Jamie Feick

Personal information
- Born: July 3, 1974 (age 52) Lexington, Ohio, U.S.
- Listed height: 6 ft 9 in (2.06 m)
- Listed weight: 255 lb (116 kg)

Career information
- High school: Lexington (Lexington, Ohio)
- College: Michigan State (1992–1996)
- NBA draft: 1996: 2nd round, 48th overall pick
- Drafted by: Philadelphia 76ers
- Playing career: 1996–2001
- Position: Center
- Number: 50, 14, 11, 18

Career history
- 1996–1997: Oklahoma City Cavalry
- 1997: Charlotte Hornets
- 1997: San Antonio Spurs
- 1997: Unicaja Málaga
- 1997–1999: Milwaukee Bucks
- 1999–2003: New Jersey Nets

Career NBA statistics
- Points: 911 (4.5 ppg)
- Rebounds: 1,437 (7.1 rpg)

# Raw data:
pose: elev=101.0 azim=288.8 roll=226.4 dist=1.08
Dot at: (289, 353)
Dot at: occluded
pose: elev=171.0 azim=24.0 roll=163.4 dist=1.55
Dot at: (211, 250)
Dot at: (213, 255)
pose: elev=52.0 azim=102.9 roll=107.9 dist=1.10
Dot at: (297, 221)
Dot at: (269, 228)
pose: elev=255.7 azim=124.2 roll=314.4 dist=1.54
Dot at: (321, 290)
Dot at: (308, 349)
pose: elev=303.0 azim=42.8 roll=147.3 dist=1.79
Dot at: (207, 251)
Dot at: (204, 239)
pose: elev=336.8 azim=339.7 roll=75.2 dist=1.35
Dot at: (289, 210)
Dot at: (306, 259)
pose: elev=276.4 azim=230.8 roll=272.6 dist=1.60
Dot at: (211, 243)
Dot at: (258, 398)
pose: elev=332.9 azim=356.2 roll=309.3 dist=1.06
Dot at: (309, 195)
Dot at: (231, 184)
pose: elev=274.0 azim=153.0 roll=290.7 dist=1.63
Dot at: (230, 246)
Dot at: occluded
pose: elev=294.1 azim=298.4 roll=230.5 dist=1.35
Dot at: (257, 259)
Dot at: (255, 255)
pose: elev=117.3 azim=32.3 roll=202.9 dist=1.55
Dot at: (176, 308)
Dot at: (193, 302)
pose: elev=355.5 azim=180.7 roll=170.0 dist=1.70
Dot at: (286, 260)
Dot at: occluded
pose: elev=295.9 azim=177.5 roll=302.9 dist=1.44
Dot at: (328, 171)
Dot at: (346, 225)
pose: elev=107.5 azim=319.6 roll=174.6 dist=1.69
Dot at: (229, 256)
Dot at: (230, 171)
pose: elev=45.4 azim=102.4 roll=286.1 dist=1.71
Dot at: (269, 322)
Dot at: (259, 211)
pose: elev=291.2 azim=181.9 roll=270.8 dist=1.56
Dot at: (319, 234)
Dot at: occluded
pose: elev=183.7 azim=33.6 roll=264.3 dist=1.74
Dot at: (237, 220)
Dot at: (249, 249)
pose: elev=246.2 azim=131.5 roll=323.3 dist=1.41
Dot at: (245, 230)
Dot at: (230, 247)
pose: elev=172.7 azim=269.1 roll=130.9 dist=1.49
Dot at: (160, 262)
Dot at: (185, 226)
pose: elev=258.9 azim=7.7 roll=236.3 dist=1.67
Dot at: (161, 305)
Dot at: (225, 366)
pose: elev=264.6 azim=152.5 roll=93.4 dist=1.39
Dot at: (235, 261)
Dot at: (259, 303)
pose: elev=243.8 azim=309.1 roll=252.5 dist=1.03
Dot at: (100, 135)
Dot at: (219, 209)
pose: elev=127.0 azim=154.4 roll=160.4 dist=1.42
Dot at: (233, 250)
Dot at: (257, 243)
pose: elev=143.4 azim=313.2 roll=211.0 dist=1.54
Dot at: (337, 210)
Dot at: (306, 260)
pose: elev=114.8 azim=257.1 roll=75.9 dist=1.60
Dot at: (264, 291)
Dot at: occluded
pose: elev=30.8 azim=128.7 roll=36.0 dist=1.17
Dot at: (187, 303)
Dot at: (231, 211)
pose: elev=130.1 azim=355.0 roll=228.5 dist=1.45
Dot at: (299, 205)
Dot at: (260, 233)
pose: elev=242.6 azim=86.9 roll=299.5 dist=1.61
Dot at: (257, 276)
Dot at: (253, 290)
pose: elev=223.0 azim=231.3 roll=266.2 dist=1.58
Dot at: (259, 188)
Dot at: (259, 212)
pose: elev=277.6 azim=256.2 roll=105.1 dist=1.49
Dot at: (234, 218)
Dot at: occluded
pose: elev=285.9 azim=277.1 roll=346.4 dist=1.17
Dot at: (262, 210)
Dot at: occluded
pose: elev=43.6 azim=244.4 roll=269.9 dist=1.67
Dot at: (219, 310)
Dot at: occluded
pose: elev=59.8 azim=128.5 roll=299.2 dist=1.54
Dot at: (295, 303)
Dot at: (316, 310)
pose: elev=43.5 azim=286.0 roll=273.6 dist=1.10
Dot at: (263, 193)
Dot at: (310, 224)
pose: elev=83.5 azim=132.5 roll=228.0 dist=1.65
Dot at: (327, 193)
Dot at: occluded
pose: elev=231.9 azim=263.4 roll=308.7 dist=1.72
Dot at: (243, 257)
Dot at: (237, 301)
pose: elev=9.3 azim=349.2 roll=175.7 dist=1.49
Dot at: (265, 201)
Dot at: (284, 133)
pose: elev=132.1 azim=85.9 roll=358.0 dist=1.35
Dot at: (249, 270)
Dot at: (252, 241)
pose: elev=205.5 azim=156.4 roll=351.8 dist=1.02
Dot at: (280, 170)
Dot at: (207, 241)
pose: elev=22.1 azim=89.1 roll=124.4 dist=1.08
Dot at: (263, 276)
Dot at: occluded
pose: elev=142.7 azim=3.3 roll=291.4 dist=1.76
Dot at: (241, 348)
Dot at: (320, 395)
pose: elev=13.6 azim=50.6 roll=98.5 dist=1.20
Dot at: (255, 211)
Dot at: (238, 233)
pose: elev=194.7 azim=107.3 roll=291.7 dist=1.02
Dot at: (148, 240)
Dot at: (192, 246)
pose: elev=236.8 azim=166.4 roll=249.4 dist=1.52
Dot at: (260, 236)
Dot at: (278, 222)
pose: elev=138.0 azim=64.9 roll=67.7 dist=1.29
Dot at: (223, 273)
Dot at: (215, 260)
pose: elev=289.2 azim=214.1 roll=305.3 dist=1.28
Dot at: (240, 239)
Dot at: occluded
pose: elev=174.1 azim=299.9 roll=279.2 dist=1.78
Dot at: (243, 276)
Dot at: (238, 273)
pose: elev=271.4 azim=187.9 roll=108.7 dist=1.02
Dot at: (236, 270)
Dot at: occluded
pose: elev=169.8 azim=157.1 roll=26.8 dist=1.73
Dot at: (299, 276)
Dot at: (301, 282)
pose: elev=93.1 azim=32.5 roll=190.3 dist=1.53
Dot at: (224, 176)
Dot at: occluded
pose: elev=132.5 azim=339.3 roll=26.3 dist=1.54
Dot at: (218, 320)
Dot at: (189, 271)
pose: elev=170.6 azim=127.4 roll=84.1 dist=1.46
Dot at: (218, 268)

# Required action:
Please reproduce the Jamie Feick profile above word for word, in full.

# Solution:
Jamie Feick

Personal information
- Born: July 3, 1974 (age 52) Lexington, Ohio, U.S.
- Listed height: 6 ft 9 in (2.06 m)
- Listed weight: 255 lb (116 kg)

Career information
- High school: Lexington (Lexington, Ohio)
- College: Michigan State (1992–1996)
- NBA draft: 1996: 2nd round, 48th overall pick
- Drafted by: Philadelphia 76ers
- Playing career: 1996–2001
- Position: Center
- Number: 50, 14, 11, 18

Career history
- 1996–1997: Oklahoma City Cavalry
- 1997: Charlotte Hornets
- 1997: San Antonio Spurs
- 1997: Unicaja Málaga
- 1997–1999: Milwaukee Bucks
- 1999–2003: New Jersey Nets

Career NBA statistics
- Points: 911 (4.5 ppg)
- Rebounds: 1,437 (7.1 rpg)